In this activity, students connect the idea of “nearest multiple” to rounding. They are reminded that to round to the nearest thousand, ten-thousand, and hundred-thousand is to find the nearest multiples of these values. When they find all of the numbers that round to a given number, students need to think carefully about place value and may choose to use a number line to support their reasoning (MP5).

If students list some, but not all, of the numbers that can be rounded to 500,000 (or 490,000), consider asking:

• “¿Cómo sabes que esos números se redondean a 500,000?” // “How do you know that those numbers round to 500,000?”
• “¿Qué números no se pueden redondear a 500,000 por ser demasiado pequeños? ¿Qué números no se pueden redondear a 500,000 por ser demasiado grandes?” // “Which numbers cannot be rounded to 500,000 because they are too low? Which numbers cannot be rounded to 500,000 because they are too high?”

• Display the number line from the activity.
• Select students to share their responses and reasoning for the first three problems. Record their responses.
• If no students mentioned using number lines to help them identify all the possible numbers that round to 500,000 and 490,000, ask them to try showing the ranges on the number line.
• Display students’ annotated number lines or the following:

  

  

• “¿Cómo encontraron los números que se pueden redondear tanto a 500,000 como a 490,000?” // “How did you find numbers that can be rounded to both 500,000 and 490,000?” (I chose numbers that are between 485,000 and 494,999, since all of them can be rounded to 500,000. Numbers outside of that interval cannot be rounded to 490,000.)

In this activity, students round numbers to various place values. For the first time, students encounter a number that rounds to one million and some that round to 0. (For example, 4,896, rounded to the nearest hundred-thousand is 0.) Students may wonder why we round a number in the thousands to the nearest hundred-thousand. Make note of such ideas to discuss in the next lesson where students explore rounding in context and see that it often involves giving meaningful information.

• Display the blank table from the activity. Invite students to share their responses to complete the table. Discuss any disagreements.
• “El número 96,500 está a la misma distancia de 96,000 que de 97,000. ¿Cómo sabemos cuál escoger si queremos redondearlo al múltiplo de mil más cercano?” // “The number 96,500 is the same distance from 96,000 and 97,000. How do we know which way to go if rounding to the nearest thousand?” (By convention, we round up.)

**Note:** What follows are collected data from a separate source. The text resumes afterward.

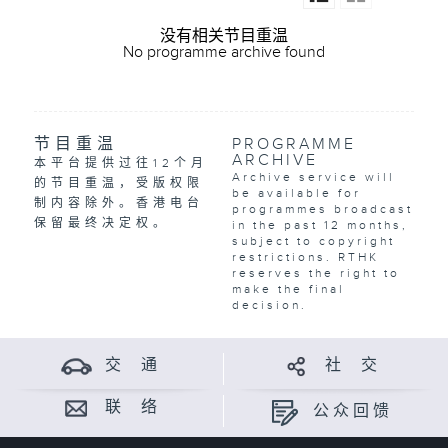
没有相关节目重温
No programme archive found
节目重温
PROGRAMME
ARCHIVE
本平台提供过往12个月
Archive service will
的节目重温，受版权限
be available for
制内容除外。香港电台
programmes broadcast
保留最终决定权。
in the past 12 months,
subject to copyright
restrictions. RTHK
reserves the right to
make the final
decision.
交 通
社 交
联 络
公众回馈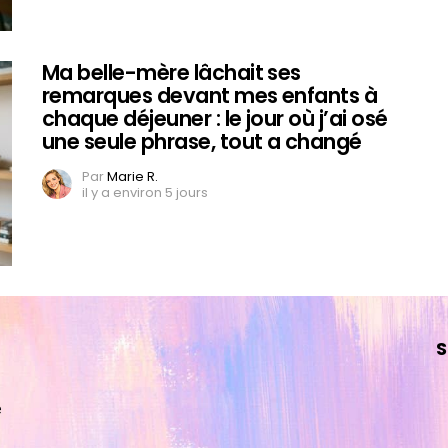
Ma belle-mère lâchait ses
remarques devant mes enfants à
chaque déjeuner : le jour où j’ai osé
une seule phrase, tout a changé
Par
Marie R.
il y a environ 5 jours
S
e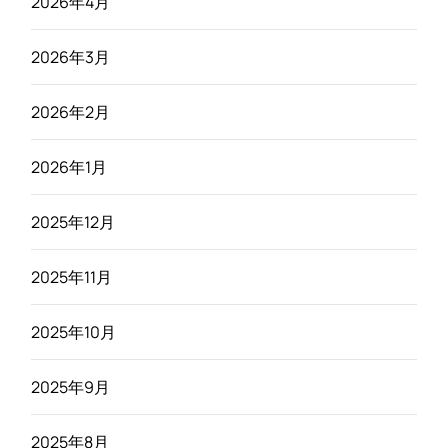
2026年4月
2026年3月
2026年2月
2026年1月
2025年12月
2025年11月
2025年10月
2025年9月
2025年8月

In this optional activity, students round multi-digit whole numbers in the context of population. They describe the effect of rounding large numbers to different places and how the rounded values may illuminate or obscure a situation, and may help or hinder problem solving. Along the way, students engage in aspects of mathematical modeling (MP4).

• Select groups to share the matches they made and their reasoning.
• Display the completed table.
• Invite students to briefly share their responses to the last problem, using the table to aid their explanations.
• Point out that, in reality, it is unlikely to accurately count the exact number of people in a state. Highlight that rounding can be a useful way to get a sense of a quantity, but it requires making some decisions about what is most meaningful in a situation.